Wednesday, April 29, 2015

6. Start Hadoop, Parse code by Musthafa + Kiran Kumar ...

The following are the instructions/steps  to follow to use hadoop.

1.Create a folder user in the hadoop file system
          hdfs dfs -mkdir /user

2.Create a folder with name shpould be same as username inside the user folder
          hdfs dfs -mkdir /user/<username>

3.Keep all the sample data files in a local folder (in local file system)
           e.g  /home/<username>/input/input1.dat, /home/<username>/input/input2.dat,......

4.Copy the input folder into hadoop file system
         hdfs dfs -put /home/<username>/input
    Note: by default it will copy the files and folders under hdfs://host:port/user/<username>/
    The result of the above command is it will copy the input folder to hdfs:/user/<username>/

5.To check whether the input files copied or not use the following command
    hdfs dfs -ls /user/<username>
    result : input
    hdfs dfs -ls /user/<username>/input
    result : input1.dat, input2.dat, .....

6.Write a java code to parse and reduce (Includes business logic)  in our example source code is :
  
import java.io.BufferedReader;
import java.io.IOException;
import java.util.ArrayList;
import java.util.List;
import java.util.regex.*;

import org.apache.hadoop.conf.Configuration;
import org.apache.hadoop.fs.Path;
import org.apache.hadoop.io.IntWritable;
import org.apache.hadoop.io.Text;
import org.apache.hadoop.mapreduce.Counter;
import org.apache.hadoop.mapreduce.Job;
import org.apache.hadoop.mapreduce.Mapper;
import org.apache.hadoop.mapreduce.Reducer;
import org.apache.hadoop.mapreduce.lib.input.FileInputFormat;
import org.apache.hadoop.mapreduce.lib.output.FileOutputFormat;
import org.apache.hadoop.util.GenericOptionsParser;

public class ByteCount {

  public static class TokenizerMapper
       extends Mapper<Object, Text, Text, IntWritable>{

    static enum CountersEnum { INPUT_WORDS }

    private static IntWritable bytecounter = new IntWritable(1);
    private Text word = new Text();

    private Configuration conf;
    private BufferedReader fis;
    int bytecount=0;

    @Override
    public void setup(Context context) throws IOException,
        InterruptedException {
      conf = context.getConfiguration();

    }


    @Override
    public void map(Object key, Text value, Context context
                    ) throws IOException, InterruptedException {


        String line = value.toString();
        Matcher ipMatcher =Pattern.compile(" dst=([^ \t]*)").matcher(line);
        Matcher bytesMatcher=Pattern.compile(" rcvd=([^ \t]*)").matcher(line);

    String ip="";
    String bytes="";

    if(ipMatcher.find() && bytesMatcher.find())

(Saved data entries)
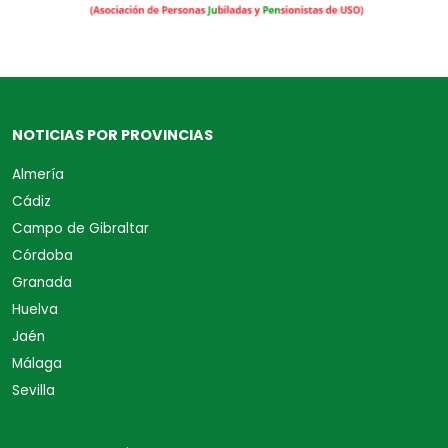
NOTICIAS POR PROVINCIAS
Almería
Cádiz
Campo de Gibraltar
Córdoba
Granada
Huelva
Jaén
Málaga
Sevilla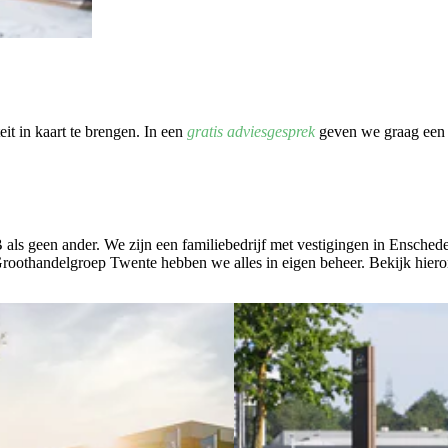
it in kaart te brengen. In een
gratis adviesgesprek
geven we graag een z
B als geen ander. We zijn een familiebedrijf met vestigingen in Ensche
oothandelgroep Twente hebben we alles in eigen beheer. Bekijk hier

• TASKS:
1. List every hdfs dfs command that appears in the numbered steps of the Hadoop post.
2. Resume the Hadoop post, picking up its Java code right after the last line shown.

• ANSWERS BY ITEM:
1.
hdfs dfs -mkdir /user
hdfs dfs -mkdir /user/<username>
hdfs dfs -put /home/<username>/input
hdfs dfs -ls /user/<username>
hdfs dfs -ls /user/<username>/input

2.
    {
        ip=ipMatcher.group(1);
        bytes=bytesMatcher.group(1);

    }

    System.out.println(" IP : "+ip);
    System.out.println(" BYTES : "+bytes);
        word.set(ip);
    int tmp=0;
    try{
        if(bytes.trim().isEmpty())
            tmp=0;
        else
            tmp=Integer.parseInt(bytes);
    }
    finally{

    }
        bytecounter=new IntWritable(tmp);
        context.write(word, bytecounter);
        Counter counter = context.getCounter(CountersEnum.class.getName(),
            CountersEnum.INPUT_WORDS.toString());
        counter.increment(tmp);

    }
  }

  public static class IntSumReducer
       extends Reducer<Text,IntWritable,Text,IntWritable> {
    private IntWritable result = new IntWritable();

    public void reduce(Text key, Iterable<IntWritable> values,
                       Context context
                       ) throws IOException, InterruptedException {
      int sum = 0;
      for (IntWritable val : values) {
        sum += val.get();
      }
      result.set(sum);
      context.write(key, result);
    }
  }

  public static void main(String[] args) throws Exception {
    Configuration conf = new Configuration();
    GenericOptionsParser optionParser = new GenericOptionsParser(conf, args);
    String[] remainingArgs = optionParser.getRemainingArgs();
    if (!(remainingArgs.length != 2 || remainingArgs.length != 4)) {
      System.err.println("Usage: bytecount <in> <out> [-skip skipPatternFile]");
      System.exit(2);
    }
    Job job = Job.getInstance(conf, "word count");
    job.setJarByClass(ByteCount.class);
    job.setMapperClass(TokenizerMapper.class);
    job.setCombinerClass(IntSumReducer.class);
    job.setReducerClass(IntSumReducer.class);
    job.setOutputKeyClass(Text.class);
    job.setOutputValueClass(IntWritable.class);

    List<String> otherArgs = new ArrayList<String>();
    for (int i=0; i < remainingArgs.length; ++i) {
      if ("-skip".equals(remainingArgs[i])) {
        job.addCacheFile(new Path(remainingArgs[++i]).toUri());
        job.getConfiguration().setBoolean("bytecount.skip.patterns", true);
      } else {
        otherArgs.add(remainingArgs[i]);
      }
    }
    FileInputFormat.addInputPath(job, new Path(otherArgs.get(0)));
    FileOutputFormat.setOutputPath(job, new Path(otherArgs.get(1)));

    System.exit(job.waitForCompletion(true) ? 0 : 1);
  }
}


       
7.Compile sources.
    hadoop com.sun.tools.javac.Main ByteCount.java

8.Make a jar file with all class files generated by above comand.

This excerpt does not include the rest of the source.